• Brief
An exact copy of each record is required.

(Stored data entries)
--------------------

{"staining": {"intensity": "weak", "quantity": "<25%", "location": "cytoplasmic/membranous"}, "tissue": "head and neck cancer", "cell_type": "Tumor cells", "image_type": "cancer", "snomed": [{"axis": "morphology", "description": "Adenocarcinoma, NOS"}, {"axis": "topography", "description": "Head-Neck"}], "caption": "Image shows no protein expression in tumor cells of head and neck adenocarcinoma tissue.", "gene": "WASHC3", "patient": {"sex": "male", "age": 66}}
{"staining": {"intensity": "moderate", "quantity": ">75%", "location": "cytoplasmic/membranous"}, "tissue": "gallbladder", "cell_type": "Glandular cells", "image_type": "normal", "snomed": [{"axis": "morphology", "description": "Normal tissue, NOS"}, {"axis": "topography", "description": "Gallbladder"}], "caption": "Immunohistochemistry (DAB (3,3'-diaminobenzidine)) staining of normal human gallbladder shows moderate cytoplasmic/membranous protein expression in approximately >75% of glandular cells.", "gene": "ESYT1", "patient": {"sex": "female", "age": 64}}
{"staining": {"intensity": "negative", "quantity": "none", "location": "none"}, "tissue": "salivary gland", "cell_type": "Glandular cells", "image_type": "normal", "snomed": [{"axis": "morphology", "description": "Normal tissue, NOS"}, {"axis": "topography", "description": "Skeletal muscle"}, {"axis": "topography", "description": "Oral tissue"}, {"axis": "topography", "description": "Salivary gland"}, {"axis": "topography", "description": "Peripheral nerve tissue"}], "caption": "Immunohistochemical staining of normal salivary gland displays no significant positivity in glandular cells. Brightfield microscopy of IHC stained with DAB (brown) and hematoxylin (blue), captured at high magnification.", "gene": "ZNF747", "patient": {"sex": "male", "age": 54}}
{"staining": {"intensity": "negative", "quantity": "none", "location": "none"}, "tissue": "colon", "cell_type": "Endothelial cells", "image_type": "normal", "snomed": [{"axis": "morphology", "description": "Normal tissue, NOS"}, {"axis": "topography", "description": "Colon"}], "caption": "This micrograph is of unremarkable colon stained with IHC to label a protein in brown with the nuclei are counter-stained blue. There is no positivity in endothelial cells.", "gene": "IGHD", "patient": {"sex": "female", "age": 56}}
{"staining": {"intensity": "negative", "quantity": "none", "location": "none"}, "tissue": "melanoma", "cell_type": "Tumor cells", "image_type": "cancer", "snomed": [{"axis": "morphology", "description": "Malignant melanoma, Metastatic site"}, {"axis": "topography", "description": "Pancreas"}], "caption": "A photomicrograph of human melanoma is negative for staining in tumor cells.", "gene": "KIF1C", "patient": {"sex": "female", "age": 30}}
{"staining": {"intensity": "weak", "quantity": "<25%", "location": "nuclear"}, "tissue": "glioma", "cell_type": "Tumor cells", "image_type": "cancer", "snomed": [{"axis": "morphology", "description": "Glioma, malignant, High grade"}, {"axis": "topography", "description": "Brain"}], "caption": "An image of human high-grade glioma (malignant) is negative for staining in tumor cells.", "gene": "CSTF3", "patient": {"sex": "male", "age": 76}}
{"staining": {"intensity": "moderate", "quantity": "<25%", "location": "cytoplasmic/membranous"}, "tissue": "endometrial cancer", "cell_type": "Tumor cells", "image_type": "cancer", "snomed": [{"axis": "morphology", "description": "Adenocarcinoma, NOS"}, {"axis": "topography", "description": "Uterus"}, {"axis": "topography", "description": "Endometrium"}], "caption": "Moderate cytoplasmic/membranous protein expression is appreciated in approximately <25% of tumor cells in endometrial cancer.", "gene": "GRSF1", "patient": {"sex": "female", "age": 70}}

--------------------

• Output
{"staining": {"intensity": "weak", "quantity": "<25%", "location": "cytoplasmic/membranous"}, "tissue": "head and neck cancer", "cell_type": "Tumor cells", "image_type": "cancer", "snomed": [{"axis": "morphology", "description": "Adenocarcinoma, NOS"}, {"axis": "topography", "description": "Head-Neck"}], "caption": "Image shows no protein expression in tumor cells of head and neck adenocarcinoma tissue.", "gene": "WASHC3", "patient": {"sex": "male", "age": 66}}
{"staining": {"intensity": "moderate", "quantity": ">75%", "location": "cytoplasmic/membranous"}, "tissue": "gallbladder", "cell_type": "Glandular cells", "image_type": "normal", "snomed": [{"axis": "morphology", "description": "Normal tissue, NOS"}, {"axis": "topography", "description": "Gallbladder"}], "caption": "Immunohistochemistry (DAB (3,3'-diaminobenzidine)) staining of normal human gallbladder shows moderate cytoplasmic/membranous protein expression in approximately >75% of glandular cells.", "gene": "ESYT1", "patient": {"sex": "female", "age": 64}}
{"staining": {"intensity": "negative", "quantity": "none", "location": "none"}, "tissue": "salivary gland", "cell_type": "Glandular cells", "image_type": "normal", "snomed": [{"axis": "morphology", "description": "Normal tissue, NOS"}, {"axis": "topography", "description": "Skeletal muscle"}, {"axis": "topography", "description": "Oral tissue"}, {"axis": "topography", "description": "Salivary gland"}, {"axis": "topography", "description": "Peripheral nerve tissue"}], "caption": "Immunohistochemical staining of normal salivary gland displays no significant positivity in glandular cells. Brightfield microscopy of IHC stained with DAB (brown) and hematoxylin (blue), captured at high magnification.", "gene": "ZNF747", "patient": {"sex": "male", "age": 54}}
{"staining": {"intensity": "negative", "quantity": "none", "location": "none"}, "tissue": "colon", "cell_type": "Endothelial cells", "image_type": "normal", "snomed": [{"axis": "morphology", "description": "Normal tissue, NOS"}, {"axis": "topography", "description": "Colon"}], "caption": "This micrograph is of unremarkable colon stained with IHC to label a protein in brown with the nuclei are counter-stained blue. There is no positivity in endothelial cells.", "gene": "IGHD", "patient": {"sex": "female", "age": 56}}
{"staining": {"intensity": "negative", "quantity": "none", "location": "none"}, "tissue": "melanoma", "cell_type": "Tumor cells", "image_type": "cancer", "snomed": [{"axis": "morphology", "description": "Malignant melanoma, Metastatic site"}, {"axis": "topography", "description": "Pancreas"}], "caption": "A photomicrograph of human melanoma is negative for staining in tumor cells.", "gene": "KIF1C", "patient": {"sex": "female", "age": 30}}
{"staining": {"intensity": "weak", "quantity": "<25%", "location": "nuclear"}, "tissue": "glioma", "cell_type": "Tumor cells", "image_type": "cancer", "snomed": [{"axis": "morphology", "description": "Glioma, malignant, High grade"}, {"axis": "topography", "description": "Brain"}], "caption": "An image of human high-grade glioma (malignant) is negative for staining in tumor cells.", "gene": "CSTF3", "patient": {"sex": "male", "age": 76}}
{"staining": {"intensity": "moderate", "quantity": "<25%", "location": "cytoplasmic/membranous"}, "tissue": "endometrial cancer", "cell_type": "Tumor cells", "image_type": "cancer", "snomed": [{"axis": "morphology", "description": "Adenocarcinoma, NOS"}, {"axis": "topography", "description": "Uterus"}, {"axis": "topography", "description": "Endometrium"}], "caption": "Moderate cytoplasmic/membranous protein expression is appreciated in approximately <25% of tumor cells in endometrial cancer.", "gene": "GRSF1", "patient": {"sex": "female", "age": 70}}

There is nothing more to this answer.